Shit, thought Devine. Her room overlooks the front of the house. She heard everything. And that conversation signed Stamos’s death warrant.

“The night she died you were up early. You said you had a Zoom interview with a magazine in the Netherlands.”

“There was no interview. But I had just gotten back from killing her and you caught me, so I had to come up with something.”

“You didn’t have any blood on you or anything.”

“I wore scrubs over my clothes and booties on my feet and then got rid of them in a Dumpster.”

“You mutilated her body, Jill.”

“She took Sara from me. So I had to take something from her.”

“You were also probably worried that Sara had told Stamos about you. But I never mentioned you to Sara or Jenn; there would have been no reason to. But you couldn’t chance that. Jenn was smart. She might put two and two together. And I got the emails telling me of their deaths. That was you, right? The untraceable emails.”

“I wanted you to know. I wanted you to feel guilt that you helped cause Sara’s death. And the others’, too. And making those emails work the way I did was a challenge. I enjoyed it. These internet assholes think they control everything. Well, I just blew that up, didn’t I? A little old girl.”

“And you went out the night that the Eweses were killed. You stabbed them in the heart.”

“Yes, while you were probably screwing Speers. I know you two were lusting after each other.”

“Do you have any idea where she is? Did you kill her, too?”

“I had no reason to kill her.”

“But you hired Jerry Myers to kill Sara. How did you and Myers hook up?”

“He was Hummingbird subscriber seven thousand nine hundred and four. Lonely man with several bad relationships and one lousy marriage behind him looking for warmth, humor, and female companionship. New York Giants and New York Mets fans and beer drinkers particularly welcome,” she said, apparently reciting his profile from memory.

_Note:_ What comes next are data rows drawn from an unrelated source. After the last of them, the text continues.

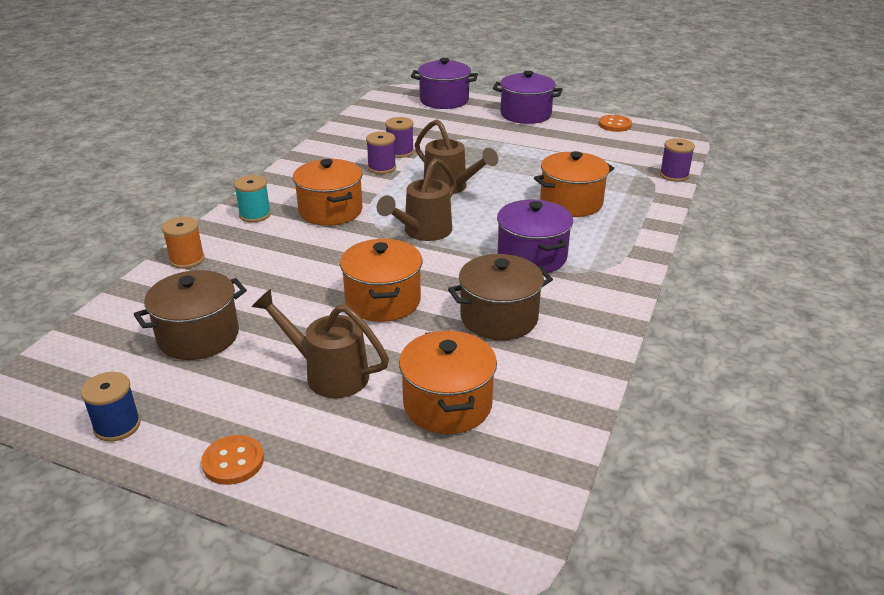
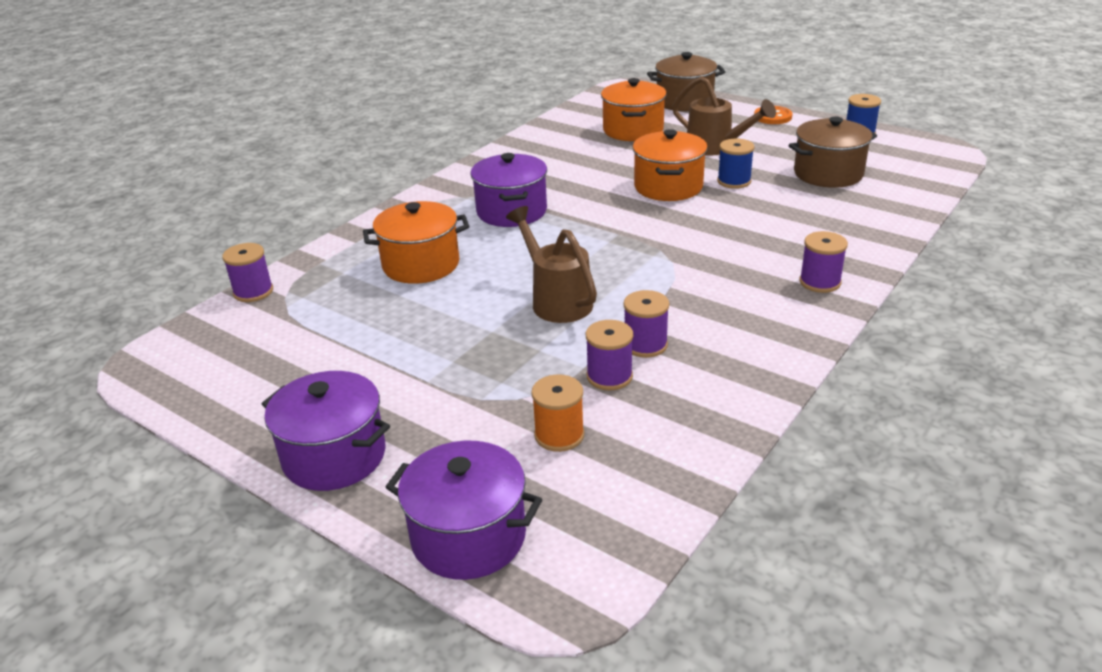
camera: 165 degrees left, 0 degrees up
(187, 259) = (877, 235): orange spool -> orange spool (559, 435)
(255, 215) = (820, 282): turquoise spool -> purple spool
(310, 315) = (734, 181): none -> blue spool
(330, 211) = (721, 279): orange pot -> none
(423, 232) = (613, 244): brown watering can -> none
(499, 318) = (572, 169): brown pot -> brown pot (684, 102)
(614, 125) = (209, 404): orange button -> none

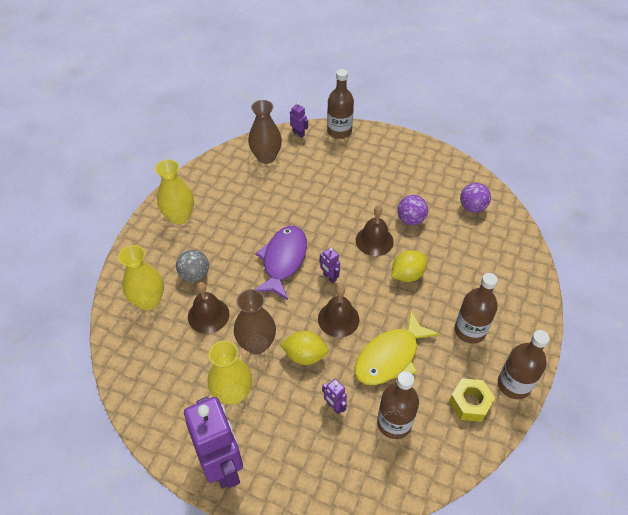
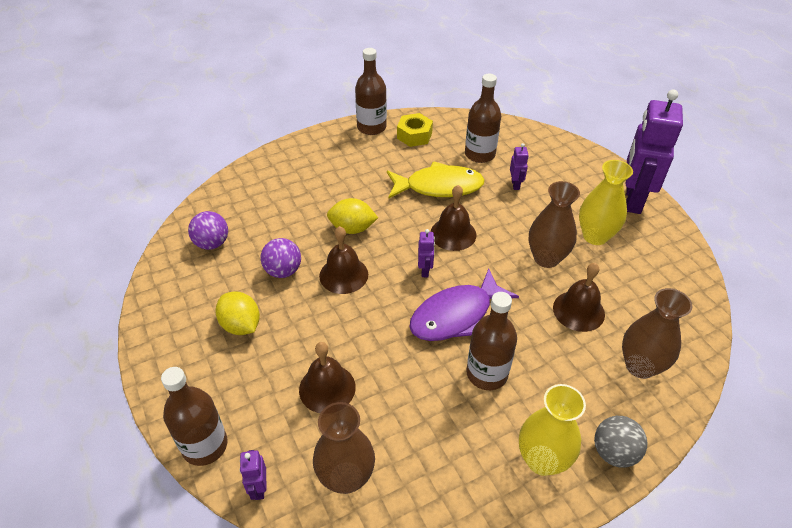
camera: 140 degrees left, 5 degrees down
(149, 301) = (640, 366): yellow vase -> brown vase
(194, 275) = (568, 363): grey ball -> grey ball (614, 452)
(305, 355) = (509, 226): yellow lemon -> yellow lemon (241, 325)
(313, 182) = (327, 388): none -> brown bell
(470, 330) = (357, 167): brown bottle -> brown bottle (487, 373)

“But how did you get him to do it?”

“He had been to prison. I found that out. It wasn’t in his profile. He did it because I paid him and paid him well. He was just that sort of guy.”

“But then he bought the truck?”

“It wasn’t just that. He came back to me for more money. I paid him. He came back again for more. He left me no other choice. I don’t like people who break their word.”

“How did he get Sara alone?”

“I sent an email to Sara that she thought was from Brad Cowl basically ordering her to pull an all-nighter to meet a deadline. I later deleted it completely. And I mean completely. I know how. The NSA desperately wanted me to work for them, and I did for a year, which I never told anyone about. The NSA usually signs you to five-year deals. They don’t like turnover for obvious reasons. But what were they going to do to me? They could keep me from getting another government job, but I didn’t want that. So they had no leverage. But the bottom line is that I know how to wipe things clean. Jerry had never left the building. He hid in the storage closet where Sara was found. He waited until very late to make sure no one was around, went to her office, strangled her, and then strung her up.”

“Hanged her for, what, being a traitor? To you?”

“To me and our baby. I had earlier hacked into the firm’s calendar and found out about the M and A seminar the next day. That made it perfect for Jerry to kill her the night before. I told him no one would suspect him if he was the one to find the body. And you don’t need your card to enter or leave the building during normal business hours. And Jerry had ridden up on the elevator to the fifty-second floor with some other people he knew worked on that floor, so he didn’t have to use his card. After he killed Sara he slept in a spare office and showed up for work in his uniform.”

“But he would need his security card to take the elevator down from the fifty-second.”

“No, he just used the stairs. There are so many people coming in during the morning that there was no way to say for sure he wasn’t in one of those groups. And while he was doing some work in the lobby the day before, Jerry shifted the camera positions just a bit to make it pretty much impossible to verify who came and went through each day. And the guard isn’t there every minute. Then Jerry took the elevator up using his card the next morning and started his duties. On the fifty-second floor.”